U.S. labor unions, having helped Barack Obama win the presidency, entertain high hopes he will enact their agenda to bolster their negotiating power with employers and increase their numbers after decades of decline, reuters reported.
Unions have "an unprecedented amount of leverage" after turning out white middle-class voters for Obama in battleground industrial states like Pennsylvania and Ohio that he won in Tuesday's election but had lost in the Democratic nominating primaries, said University of Illinois-Chicago labor expert Robert Bruno.
"American workers won this election," said Anna Burger, chairman of the labor coalition "Change to Win" at a news conference this week in Washington. "The mandate has never been so overwhelming for a progressive economic agenda."
A cornerstone of labor's agenda is passage of the Employee Free Choice Act that unions argue restores balance to its negotiations with employers, but is described as "Armageddon" by a leading business group.

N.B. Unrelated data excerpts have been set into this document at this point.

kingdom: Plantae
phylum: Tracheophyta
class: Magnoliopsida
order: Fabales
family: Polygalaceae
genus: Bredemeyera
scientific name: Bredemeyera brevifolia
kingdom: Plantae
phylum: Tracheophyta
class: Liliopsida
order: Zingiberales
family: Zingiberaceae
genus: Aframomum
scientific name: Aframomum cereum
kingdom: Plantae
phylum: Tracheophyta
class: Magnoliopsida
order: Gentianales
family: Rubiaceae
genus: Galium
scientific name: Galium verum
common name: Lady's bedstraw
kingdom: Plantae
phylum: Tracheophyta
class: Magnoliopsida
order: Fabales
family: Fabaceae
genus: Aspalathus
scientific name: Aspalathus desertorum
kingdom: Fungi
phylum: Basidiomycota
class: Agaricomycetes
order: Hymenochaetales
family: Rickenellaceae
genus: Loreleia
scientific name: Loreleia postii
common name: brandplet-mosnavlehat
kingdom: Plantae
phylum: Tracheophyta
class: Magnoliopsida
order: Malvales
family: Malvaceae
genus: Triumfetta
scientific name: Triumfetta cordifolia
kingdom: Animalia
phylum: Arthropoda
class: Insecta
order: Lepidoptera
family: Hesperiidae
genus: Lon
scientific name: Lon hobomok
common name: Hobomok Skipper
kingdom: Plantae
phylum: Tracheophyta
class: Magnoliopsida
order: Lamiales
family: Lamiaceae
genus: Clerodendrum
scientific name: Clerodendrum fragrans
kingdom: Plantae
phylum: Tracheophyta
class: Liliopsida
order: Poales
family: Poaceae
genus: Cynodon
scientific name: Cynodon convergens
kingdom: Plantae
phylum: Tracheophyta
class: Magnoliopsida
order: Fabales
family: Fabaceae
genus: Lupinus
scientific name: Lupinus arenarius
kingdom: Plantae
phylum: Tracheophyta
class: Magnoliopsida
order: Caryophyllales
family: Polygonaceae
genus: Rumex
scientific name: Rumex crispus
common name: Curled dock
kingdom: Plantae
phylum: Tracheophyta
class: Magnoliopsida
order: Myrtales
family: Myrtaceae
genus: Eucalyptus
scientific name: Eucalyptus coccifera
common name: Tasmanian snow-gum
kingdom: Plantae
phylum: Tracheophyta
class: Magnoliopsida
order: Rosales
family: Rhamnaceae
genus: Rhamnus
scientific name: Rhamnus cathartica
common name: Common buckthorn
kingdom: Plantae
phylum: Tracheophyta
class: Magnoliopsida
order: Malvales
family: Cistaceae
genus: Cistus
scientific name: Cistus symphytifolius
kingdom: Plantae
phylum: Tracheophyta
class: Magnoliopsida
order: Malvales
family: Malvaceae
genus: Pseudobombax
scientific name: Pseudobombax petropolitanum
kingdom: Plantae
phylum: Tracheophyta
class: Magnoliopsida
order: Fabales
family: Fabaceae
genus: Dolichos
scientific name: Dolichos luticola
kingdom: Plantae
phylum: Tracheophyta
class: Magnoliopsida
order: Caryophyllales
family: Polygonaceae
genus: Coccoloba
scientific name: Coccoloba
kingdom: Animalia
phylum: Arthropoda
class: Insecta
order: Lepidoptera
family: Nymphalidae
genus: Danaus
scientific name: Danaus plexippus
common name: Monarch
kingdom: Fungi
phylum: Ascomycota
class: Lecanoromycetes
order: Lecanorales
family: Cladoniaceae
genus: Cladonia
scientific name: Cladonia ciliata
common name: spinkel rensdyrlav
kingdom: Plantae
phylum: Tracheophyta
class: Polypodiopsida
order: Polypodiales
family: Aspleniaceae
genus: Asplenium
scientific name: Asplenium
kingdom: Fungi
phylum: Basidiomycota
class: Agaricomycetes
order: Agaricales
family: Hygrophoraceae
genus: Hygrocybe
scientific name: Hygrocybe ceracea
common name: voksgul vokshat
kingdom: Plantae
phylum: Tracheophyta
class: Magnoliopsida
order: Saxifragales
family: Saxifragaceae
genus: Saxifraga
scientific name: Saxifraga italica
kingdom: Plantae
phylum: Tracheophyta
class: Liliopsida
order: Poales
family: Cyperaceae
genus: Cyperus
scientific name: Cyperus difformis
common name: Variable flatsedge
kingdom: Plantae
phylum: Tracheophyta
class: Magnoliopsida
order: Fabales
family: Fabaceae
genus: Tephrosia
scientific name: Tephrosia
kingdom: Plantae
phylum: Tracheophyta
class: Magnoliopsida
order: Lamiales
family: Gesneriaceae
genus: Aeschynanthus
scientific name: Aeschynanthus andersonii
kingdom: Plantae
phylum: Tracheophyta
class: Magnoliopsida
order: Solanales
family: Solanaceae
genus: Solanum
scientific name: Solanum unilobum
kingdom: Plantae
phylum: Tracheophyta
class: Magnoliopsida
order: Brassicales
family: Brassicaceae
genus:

Burger said she expected the measure and other parts of the unions' agenda to be addressed in the first 100 days of the Obama administration, which takes office on January 20.
Other labor leaders sought to dampen the notion they were owed something by the incoming administration.
"That is not the way Obama works," said Bill Samuel, legislative director of the AFL-CIO, America's biggest labor organization.
"We are part of the conversation about the economy right now in a way that we weren't when the Republicans were in charge ... we see the world in the same way (as Democratic leaders)," Samuel said.